Being present and going to the people is “important and key to building this relationship and being able to express and celebrate their faith. And the closeness with other people, and belonging to this family,” she said.
For much of last year, Sister Iliana Aponte, DC, worked as a counselor for St. Theresa School in Little Rock. She is now the parish outreach liaison for Catholic Charities of Arkansas. She saw firsthand the unique struggles of immigrant parents at the school, which predominantly serves immigrants and lower-income families. Struggles included helping children with virtual school, job loss, not being able to travel back to their home countries to attend funerals of loved ones, contracting COVID-19 and losing paychecks because of it.

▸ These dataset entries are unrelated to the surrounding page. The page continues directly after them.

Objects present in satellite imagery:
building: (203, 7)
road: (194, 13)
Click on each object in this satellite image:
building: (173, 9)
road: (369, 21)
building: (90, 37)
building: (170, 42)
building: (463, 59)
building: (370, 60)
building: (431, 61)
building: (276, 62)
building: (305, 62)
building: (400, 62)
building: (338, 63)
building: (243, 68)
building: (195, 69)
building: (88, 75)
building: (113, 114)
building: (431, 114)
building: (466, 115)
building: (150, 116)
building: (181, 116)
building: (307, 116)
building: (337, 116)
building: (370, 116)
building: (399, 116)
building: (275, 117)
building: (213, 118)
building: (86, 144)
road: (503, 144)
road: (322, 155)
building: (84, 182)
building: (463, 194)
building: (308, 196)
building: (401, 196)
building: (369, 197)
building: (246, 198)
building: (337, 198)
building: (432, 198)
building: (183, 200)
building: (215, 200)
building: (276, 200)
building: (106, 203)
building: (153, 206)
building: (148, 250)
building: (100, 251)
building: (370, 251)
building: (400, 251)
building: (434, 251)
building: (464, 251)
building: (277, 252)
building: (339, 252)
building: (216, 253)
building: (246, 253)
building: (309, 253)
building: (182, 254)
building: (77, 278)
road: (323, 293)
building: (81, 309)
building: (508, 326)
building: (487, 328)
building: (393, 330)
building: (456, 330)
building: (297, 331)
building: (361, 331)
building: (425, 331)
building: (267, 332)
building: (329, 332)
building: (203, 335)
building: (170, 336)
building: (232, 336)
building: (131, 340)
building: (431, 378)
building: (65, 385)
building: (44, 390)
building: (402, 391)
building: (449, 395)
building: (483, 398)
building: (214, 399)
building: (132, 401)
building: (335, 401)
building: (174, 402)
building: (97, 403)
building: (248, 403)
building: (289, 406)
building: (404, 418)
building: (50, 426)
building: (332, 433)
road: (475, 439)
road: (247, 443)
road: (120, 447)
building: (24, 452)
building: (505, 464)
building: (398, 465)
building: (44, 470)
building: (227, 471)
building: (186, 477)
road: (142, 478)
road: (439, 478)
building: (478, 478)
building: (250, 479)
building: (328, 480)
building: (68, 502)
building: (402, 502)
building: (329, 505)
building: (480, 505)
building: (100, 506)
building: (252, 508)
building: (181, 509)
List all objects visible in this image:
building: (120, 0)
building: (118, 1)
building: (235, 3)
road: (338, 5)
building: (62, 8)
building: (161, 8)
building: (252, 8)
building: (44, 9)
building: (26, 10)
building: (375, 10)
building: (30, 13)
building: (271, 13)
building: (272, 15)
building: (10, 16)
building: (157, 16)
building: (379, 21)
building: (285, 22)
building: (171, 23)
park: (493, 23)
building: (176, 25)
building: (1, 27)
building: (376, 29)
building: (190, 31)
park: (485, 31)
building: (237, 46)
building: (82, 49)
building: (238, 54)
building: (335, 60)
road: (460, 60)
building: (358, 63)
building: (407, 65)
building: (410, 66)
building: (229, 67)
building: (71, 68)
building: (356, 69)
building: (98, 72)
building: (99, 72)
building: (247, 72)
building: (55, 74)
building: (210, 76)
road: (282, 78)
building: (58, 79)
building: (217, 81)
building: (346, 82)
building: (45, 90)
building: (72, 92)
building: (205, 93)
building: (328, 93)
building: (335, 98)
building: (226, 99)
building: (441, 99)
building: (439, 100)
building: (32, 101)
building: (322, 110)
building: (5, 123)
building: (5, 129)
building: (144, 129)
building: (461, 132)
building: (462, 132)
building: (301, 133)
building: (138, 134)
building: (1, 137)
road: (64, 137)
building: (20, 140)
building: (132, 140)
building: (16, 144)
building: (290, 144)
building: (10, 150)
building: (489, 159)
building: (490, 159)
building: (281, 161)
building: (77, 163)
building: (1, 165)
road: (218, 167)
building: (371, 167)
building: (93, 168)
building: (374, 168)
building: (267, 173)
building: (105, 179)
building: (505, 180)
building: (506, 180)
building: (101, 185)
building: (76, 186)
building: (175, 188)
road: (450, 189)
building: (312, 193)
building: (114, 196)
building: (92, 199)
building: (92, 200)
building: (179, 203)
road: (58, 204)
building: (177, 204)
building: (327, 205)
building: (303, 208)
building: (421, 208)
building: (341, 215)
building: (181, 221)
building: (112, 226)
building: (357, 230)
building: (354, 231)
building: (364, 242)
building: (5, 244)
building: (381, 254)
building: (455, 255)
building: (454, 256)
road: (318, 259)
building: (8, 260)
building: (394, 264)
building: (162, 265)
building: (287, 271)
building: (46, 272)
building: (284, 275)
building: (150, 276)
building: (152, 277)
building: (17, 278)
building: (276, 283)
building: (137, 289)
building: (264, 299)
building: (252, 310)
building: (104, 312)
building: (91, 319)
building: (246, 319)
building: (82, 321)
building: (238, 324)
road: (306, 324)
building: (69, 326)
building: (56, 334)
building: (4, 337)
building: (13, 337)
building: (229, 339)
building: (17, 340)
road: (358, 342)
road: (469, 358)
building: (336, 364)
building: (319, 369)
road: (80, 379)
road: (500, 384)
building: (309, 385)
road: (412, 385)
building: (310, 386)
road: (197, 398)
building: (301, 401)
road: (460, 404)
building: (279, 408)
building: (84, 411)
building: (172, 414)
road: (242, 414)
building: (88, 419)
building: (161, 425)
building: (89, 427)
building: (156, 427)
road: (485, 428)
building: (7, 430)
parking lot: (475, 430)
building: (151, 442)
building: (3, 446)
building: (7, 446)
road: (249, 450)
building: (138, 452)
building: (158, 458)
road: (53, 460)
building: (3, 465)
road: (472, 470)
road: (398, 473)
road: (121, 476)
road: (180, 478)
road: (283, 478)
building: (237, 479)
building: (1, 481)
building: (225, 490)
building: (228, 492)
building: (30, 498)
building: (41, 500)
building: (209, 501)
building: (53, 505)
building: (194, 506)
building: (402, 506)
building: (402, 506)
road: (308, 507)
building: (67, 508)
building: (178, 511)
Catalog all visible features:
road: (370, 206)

Sister Iliana helped facilitate drive-thru food assistance at the school and she, along with Sister Mickey and others, helped deliver food to those quarantining. Despite the struggles, many looked out for each other and gave back when they could. About 12 to 13 immigrant women involved in the sewing ministry at St. Theresa Church made about 4,000 masks for students, staff and others.
“The hardest part for the Latino community when they talked to me was when the church was closed,” Sister Iliana said. “This is the only way they share with other people and have a community life. The Latino community is resilient because of their faith.”